## [Secção de texto]
NM – E com muitas datas, na realidade.
BN – Falámos primeiro os três, discutimos se a ideia poderia andar para a frente…
FM – Mas isto tem a ver também com os vários estágios do luto. Porque há vários estágios para lidar com isto também. Primeiro foi o entusiasmo, por causa do título. Depois a completa apatia, porque vimos o tempos a passar sem fazer nada. Depois veio o medo. Seguiu-se o terror absoluto. E agora talvez a indiferença. Eu diria que em breve, talvez esta semana, apareça algum entusiasmo. Estou a começar a ficar contente com isto.

## [Instrução A]
Indique, pela ordem em que FM os apresenta na conversa, todos os estados por que diz ter passado até agora.

## [Materiais do exercício]
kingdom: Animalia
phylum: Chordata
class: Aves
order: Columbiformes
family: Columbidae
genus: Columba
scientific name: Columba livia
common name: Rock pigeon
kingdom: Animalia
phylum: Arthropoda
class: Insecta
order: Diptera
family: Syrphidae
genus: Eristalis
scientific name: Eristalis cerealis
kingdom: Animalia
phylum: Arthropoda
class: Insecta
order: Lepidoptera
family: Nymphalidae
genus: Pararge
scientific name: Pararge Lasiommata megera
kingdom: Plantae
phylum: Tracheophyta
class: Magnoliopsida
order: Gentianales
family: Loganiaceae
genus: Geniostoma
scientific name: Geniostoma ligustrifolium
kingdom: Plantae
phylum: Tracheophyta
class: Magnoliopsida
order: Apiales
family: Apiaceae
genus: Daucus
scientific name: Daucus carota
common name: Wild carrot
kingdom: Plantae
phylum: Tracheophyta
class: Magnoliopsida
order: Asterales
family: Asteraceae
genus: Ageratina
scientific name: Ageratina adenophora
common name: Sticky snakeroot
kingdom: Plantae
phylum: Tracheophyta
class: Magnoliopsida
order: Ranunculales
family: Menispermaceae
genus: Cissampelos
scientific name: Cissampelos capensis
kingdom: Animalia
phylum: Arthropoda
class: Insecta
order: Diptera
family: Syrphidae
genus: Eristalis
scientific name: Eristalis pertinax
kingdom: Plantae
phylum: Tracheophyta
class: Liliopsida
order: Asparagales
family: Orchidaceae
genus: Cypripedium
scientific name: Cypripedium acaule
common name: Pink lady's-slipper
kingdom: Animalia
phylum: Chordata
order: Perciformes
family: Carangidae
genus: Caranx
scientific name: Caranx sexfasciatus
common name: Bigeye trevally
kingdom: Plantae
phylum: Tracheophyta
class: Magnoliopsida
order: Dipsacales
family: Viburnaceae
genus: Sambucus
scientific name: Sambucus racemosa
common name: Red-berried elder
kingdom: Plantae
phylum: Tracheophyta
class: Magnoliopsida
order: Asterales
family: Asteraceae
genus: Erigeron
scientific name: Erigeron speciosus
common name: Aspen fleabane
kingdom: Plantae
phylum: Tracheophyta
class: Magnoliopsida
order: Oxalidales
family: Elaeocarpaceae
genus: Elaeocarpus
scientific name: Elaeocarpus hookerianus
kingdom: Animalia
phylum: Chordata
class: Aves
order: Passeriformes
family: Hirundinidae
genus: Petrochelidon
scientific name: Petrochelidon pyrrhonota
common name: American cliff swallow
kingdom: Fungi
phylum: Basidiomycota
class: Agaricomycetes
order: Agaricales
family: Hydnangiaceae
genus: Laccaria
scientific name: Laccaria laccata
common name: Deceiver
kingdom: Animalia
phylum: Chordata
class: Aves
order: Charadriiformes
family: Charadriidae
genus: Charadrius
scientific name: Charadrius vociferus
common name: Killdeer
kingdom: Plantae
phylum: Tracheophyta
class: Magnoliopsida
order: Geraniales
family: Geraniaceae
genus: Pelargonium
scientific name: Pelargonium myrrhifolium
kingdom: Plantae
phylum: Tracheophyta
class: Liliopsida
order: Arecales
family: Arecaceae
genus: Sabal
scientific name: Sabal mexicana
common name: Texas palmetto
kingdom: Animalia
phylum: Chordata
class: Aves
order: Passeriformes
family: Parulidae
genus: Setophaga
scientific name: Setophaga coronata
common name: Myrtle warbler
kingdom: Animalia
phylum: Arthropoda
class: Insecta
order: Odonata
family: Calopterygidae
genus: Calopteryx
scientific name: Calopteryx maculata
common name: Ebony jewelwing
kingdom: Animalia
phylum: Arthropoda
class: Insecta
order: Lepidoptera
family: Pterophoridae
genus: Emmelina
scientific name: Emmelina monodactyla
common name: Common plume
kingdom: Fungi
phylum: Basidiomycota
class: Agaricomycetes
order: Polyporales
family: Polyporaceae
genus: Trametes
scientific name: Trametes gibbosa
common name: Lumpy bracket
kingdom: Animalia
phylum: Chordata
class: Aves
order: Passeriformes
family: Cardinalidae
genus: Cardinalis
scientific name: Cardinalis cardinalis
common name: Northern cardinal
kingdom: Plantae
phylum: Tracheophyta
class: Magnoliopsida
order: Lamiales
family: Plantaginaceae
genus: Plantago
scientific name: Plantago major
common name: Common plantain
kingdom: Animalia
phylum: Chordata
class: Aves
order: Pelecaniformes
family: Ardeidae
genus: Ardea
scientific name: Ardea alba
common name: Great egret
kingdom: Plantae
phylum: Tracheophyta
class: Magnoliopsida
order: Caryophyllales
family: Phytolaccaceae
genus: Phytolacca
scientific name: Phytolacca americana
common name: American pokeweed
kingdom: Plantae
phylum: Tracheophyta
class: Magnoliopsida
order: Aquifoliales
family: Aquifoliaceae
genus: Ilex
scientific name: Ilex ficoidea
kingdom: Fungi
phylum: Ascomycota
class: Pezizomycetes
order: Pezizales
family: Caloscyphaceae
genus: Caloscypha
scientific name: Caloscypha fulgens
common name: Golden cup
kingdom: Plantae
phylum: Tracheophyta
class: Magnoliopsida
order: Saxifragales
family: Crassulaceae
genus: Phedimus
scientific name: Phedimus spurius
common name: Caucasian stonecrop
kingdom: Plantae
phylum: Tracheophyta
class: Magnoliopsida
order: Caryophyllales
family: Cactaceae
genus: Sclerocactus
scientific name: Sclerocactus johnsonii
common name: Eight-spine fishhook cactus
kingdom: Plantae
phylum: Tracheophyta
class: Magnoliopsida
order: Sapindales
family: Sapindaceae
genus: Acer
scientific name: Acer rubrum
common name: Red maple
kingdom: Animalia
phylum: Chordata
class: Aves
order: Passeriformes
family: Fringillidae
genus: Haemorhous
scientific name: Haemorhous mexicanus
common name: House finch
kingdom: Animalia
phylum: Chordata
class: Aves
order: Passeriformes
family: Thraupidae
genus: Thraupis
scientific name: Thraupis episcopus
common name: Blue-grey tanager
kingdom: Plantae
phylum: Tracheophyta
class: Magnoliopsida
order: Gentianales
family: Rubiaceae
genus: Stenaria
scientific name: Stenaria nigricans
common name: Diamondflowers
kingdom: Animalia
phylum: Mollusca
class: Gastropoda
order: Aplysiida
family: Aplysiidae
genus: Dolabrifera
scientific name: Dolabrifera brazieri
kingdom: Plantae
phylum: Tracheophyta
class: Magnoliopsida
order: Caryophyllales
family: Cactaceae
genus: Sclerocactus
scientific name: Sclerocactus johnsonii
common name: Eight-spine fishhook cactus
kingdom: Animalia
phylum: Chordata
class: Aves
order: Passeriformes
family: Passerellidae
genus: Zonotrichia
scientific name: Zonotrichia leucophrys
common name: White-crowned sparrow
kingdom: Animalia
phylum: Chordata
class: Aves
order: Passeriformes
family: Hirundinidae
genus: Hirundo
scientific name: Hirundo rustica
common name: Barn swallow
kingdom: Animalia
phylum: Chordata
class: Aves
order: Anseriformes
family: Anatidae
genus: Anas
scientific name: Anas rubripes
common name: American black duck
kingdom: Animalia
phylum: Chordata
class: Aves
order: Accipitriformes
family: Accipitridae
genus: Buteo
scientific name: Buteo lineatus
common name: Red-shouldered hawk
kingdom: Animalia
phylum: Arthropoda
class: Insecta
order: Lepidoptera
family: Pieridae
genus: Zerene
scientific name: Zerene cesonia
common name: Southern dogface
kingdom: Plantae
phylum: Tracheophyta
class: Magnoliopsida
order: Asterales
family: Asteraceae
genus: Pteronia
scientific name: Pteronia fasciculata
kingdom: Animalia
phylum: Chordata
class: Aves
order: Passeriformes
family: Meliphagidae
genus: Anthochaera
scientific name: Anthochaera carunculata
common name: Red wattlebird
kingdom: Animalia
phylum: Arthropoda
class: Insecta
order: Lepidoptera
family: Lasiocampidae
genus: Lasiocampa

## [Instrução B]
Repita exatamente as linhas da listagem, começando na linha que contém "family: Aquifoliaceae" e terminando na linha que contém "order: Saxifragales".

## [Resposta A]
entusiasmo, completa apatia, medo, terror absoluto, indiferença

## [Resposta B]
family: Aquifoliaceae
genus: Ilex
scientific name: Ilex ficoidea
kingdom: Fungi
phylum: Ascomycota
class: Pezizomycetes
order: Pezizales
family: Caloscyphaceae
genus: Caloscypha
scientific name: Caloscypha fulgens
common name: Golden cup
kingdom: Plantae
phylum: Tracheophyta
class: Magnoliopsida
order: Saxifragales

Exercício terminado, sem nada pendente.